### Try it
All of the records below must be reproduced exactly, minus any pictures.

### Entries provided
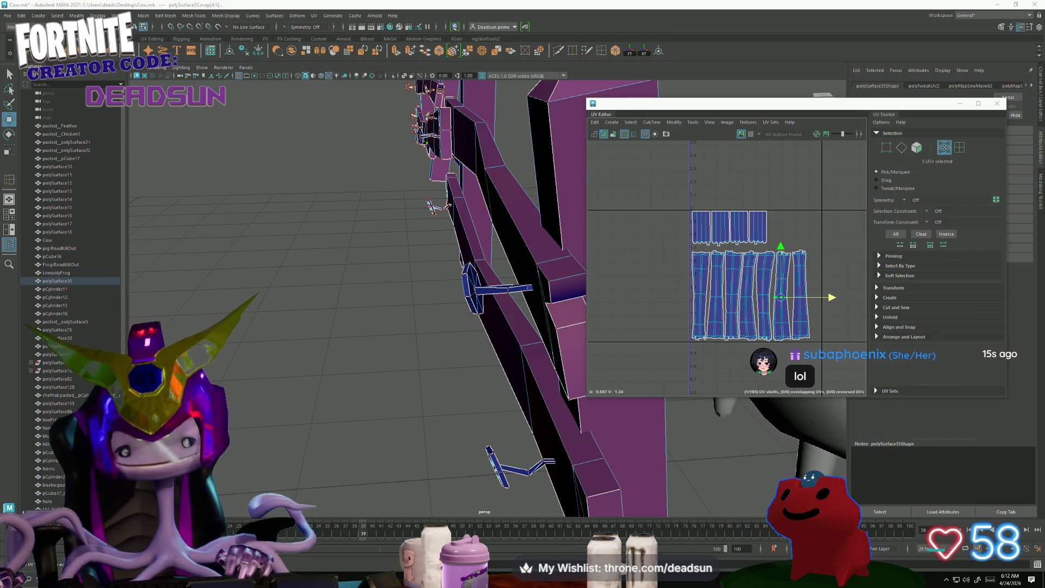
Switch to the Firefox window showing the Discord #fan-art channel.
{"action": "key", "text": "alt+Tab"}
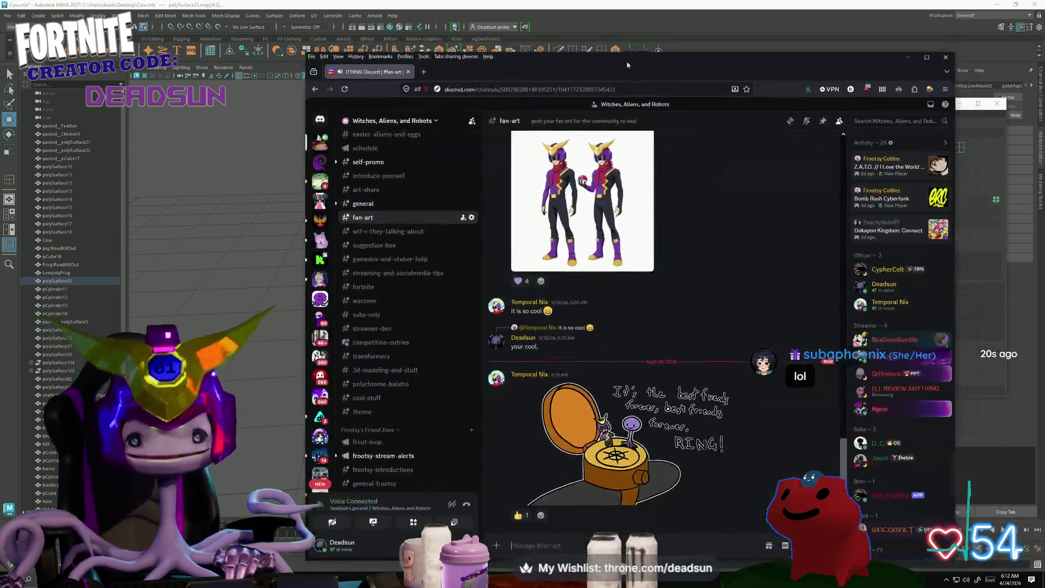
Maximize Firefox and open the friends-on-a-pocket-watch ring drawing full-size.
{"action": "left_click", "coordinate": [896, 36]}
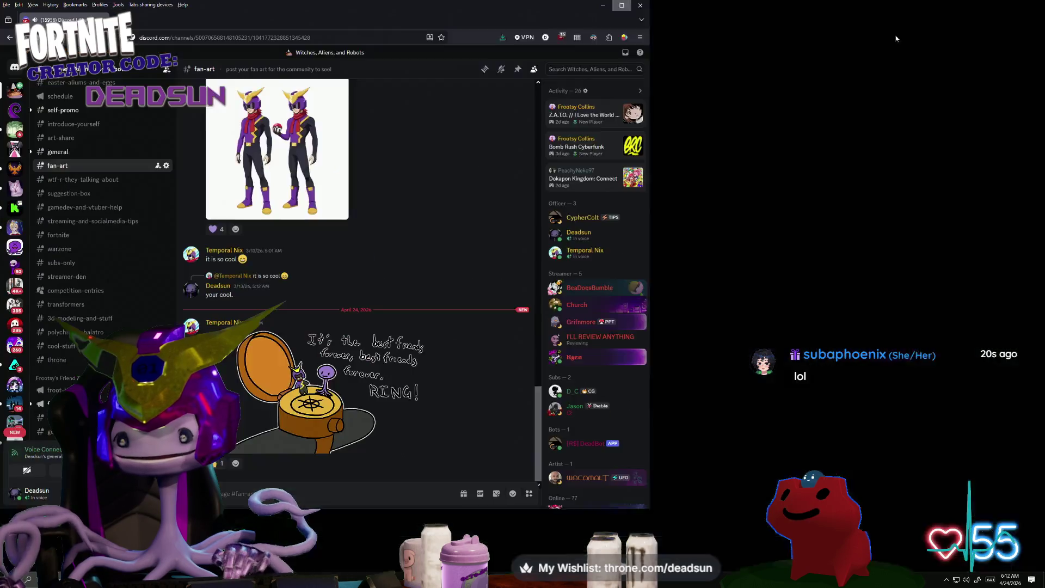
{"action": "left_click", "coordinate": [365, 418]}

### Exercise solution
Switch to the Firefox window showing the Discord #fan-art channel.
{"action": "key", "text": "alt+Tab"}
Maximize Firefox and open the friends-on-a-pocket-watch ring drawing full-size.
{"action": "left_click", "coordinate": [896, 36]}
{"action": "left_click", "coordinate": [365, 418]}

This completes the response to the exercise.